- [Data for the task]:
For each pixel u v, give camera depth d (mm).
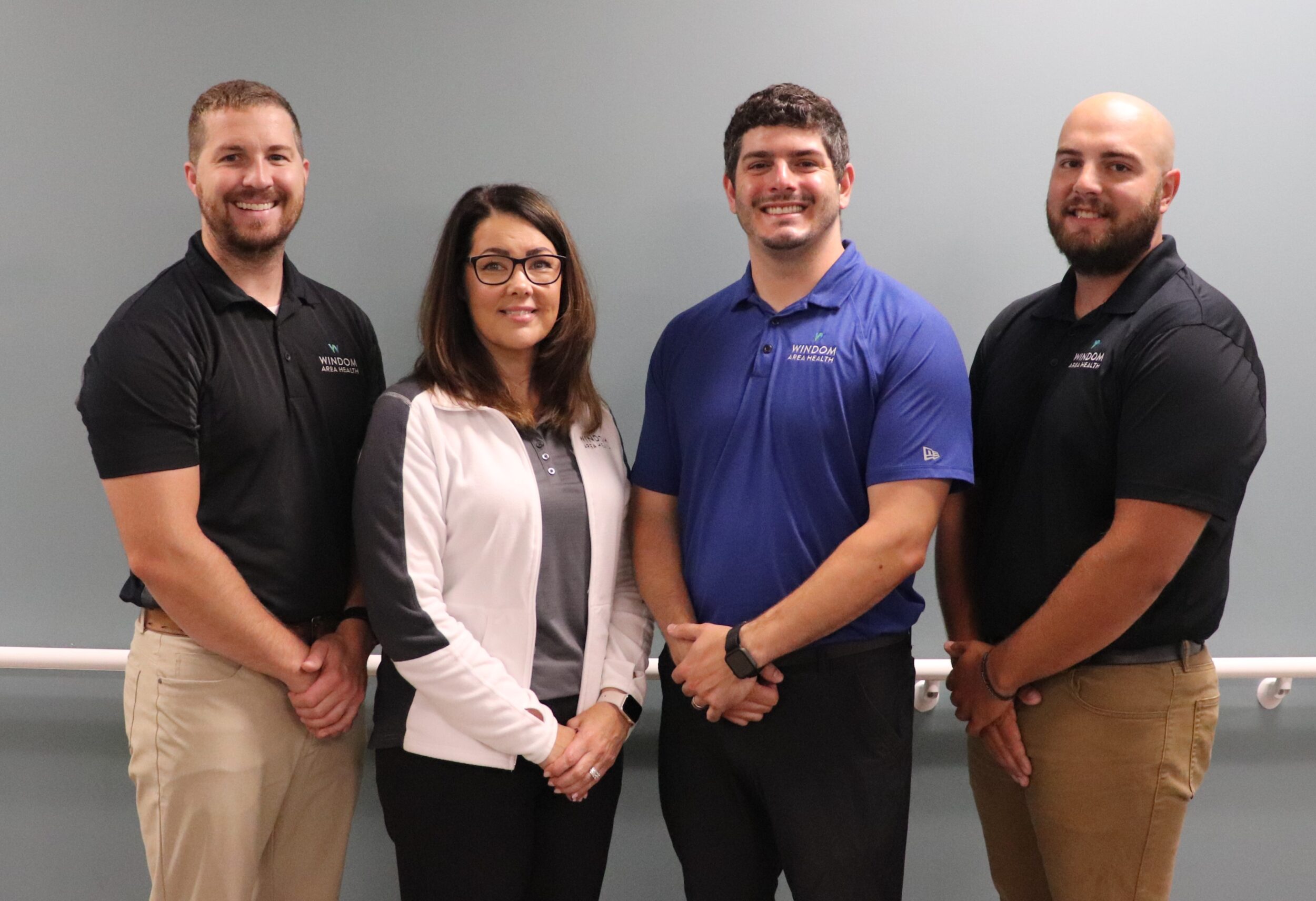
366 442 1488
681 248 1897
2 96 1806
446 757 1440
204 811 1497
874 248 1918
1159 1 1901
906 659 1579
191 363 1460
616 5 1847
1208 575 1553
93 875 1929
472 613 1478
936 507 1474
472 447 1495
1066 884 1603
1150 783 1544
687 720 1612
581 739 1486
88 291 1840
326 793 1636
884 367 1497
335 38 1828
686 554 1604
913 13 1879
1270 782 2037
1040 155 1914
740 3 1859
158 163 1826
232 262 1542
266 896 1621
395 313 1880
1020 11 1890
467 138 1854
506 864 1469
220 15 1811
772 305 1587
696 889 1611
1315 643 2020
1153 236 1568
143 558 1449
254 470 1509
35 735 1908
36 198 1825
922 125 1898
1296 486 1999
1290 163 1941
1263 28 1915
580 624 1543
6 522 1873
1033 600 1600
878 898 1520
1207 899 2047
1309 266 1962
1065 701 1572
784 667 1517
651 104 1868
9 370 1848
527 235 1517
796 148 1507
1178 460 1432
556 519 1513
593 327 1600
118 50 1808
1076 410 1541
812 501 1510
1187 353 1446
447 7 1832
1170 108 1918
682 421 1616
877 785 1518
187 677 1505
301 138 1683
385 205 1860
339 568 1609
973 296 1937
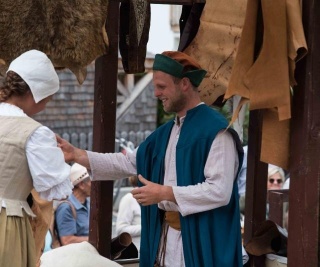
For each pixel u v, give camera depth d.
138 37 5.05
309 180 4.18
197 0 5.30
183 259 4.54
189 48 5.38
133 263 5.48
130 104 15.73
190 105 4.57
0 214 3.95
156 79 4.51
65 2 4.80
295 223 4.25
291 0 4.04
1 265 3.93
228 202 4.38
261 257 5.21
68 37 4.84
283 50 4.04
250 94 4.12
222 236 4.42
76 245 5.06
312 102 4.14
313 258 4.20
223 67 5.30
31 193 4.37
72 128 15.25
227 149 4.38
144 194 4.34
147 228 4.76
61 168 4.00
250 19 4.12
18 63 4.04
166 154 4.62
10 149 3.92
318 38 4.11
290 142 4.26
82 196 7.17
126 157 4.90
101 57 5.08
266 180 5.59
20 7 4.74
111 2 5.02
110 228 5.25
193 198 4.31
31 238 4.10
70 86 15.16
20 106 4.06
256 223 5.58
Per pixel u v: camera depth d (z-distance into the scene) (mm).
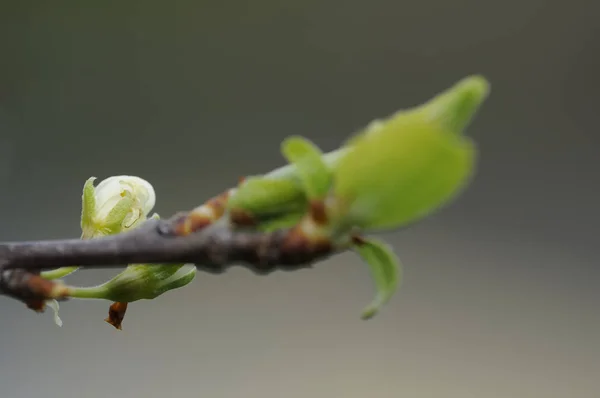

- [What is expected]:
Each line from the one that holds "309 180 4.18" through the final line of the data must be retyped exactly; the pictures must not appear.

- [Expected answer]:
309 180 4.18
197 0 5.30
183 259 4.54
189 48 5.38
133 263 5.48
130 104 15.73
190 105 4.57
0 214 3.95
156 79 4.51
65 2 4.80
295 223 4.25
291 0 4.04
1 265 3.93
228 202 4.38
261 257 5.21
68 37 4.84
283 50 4.04
250 94 4.12
222 236 4.42
76 245 5.06
312 102 4.14
313 258 4.20
223 67 5.30
31 193 4.37
72 128 15.25
227 149 4.38
144 194 4.34
147 228 4.76
61 168 4.00
250 19 4.12
18 63 4.04
166 154 4.62
10 149 3.92
318 38 4.11
290 142 4.26
82 196 7.17
126 157 4.90
101 57 5.08
266 180 5.59
20 7 4.74
111 2 5.02
110 228 5.25
193 198 4.31
31 238 4.10
70 86 15.16
20 106 4.06
256 223 5.58
Per pixel u v: camera depth d (z-distance into the scene) (mm).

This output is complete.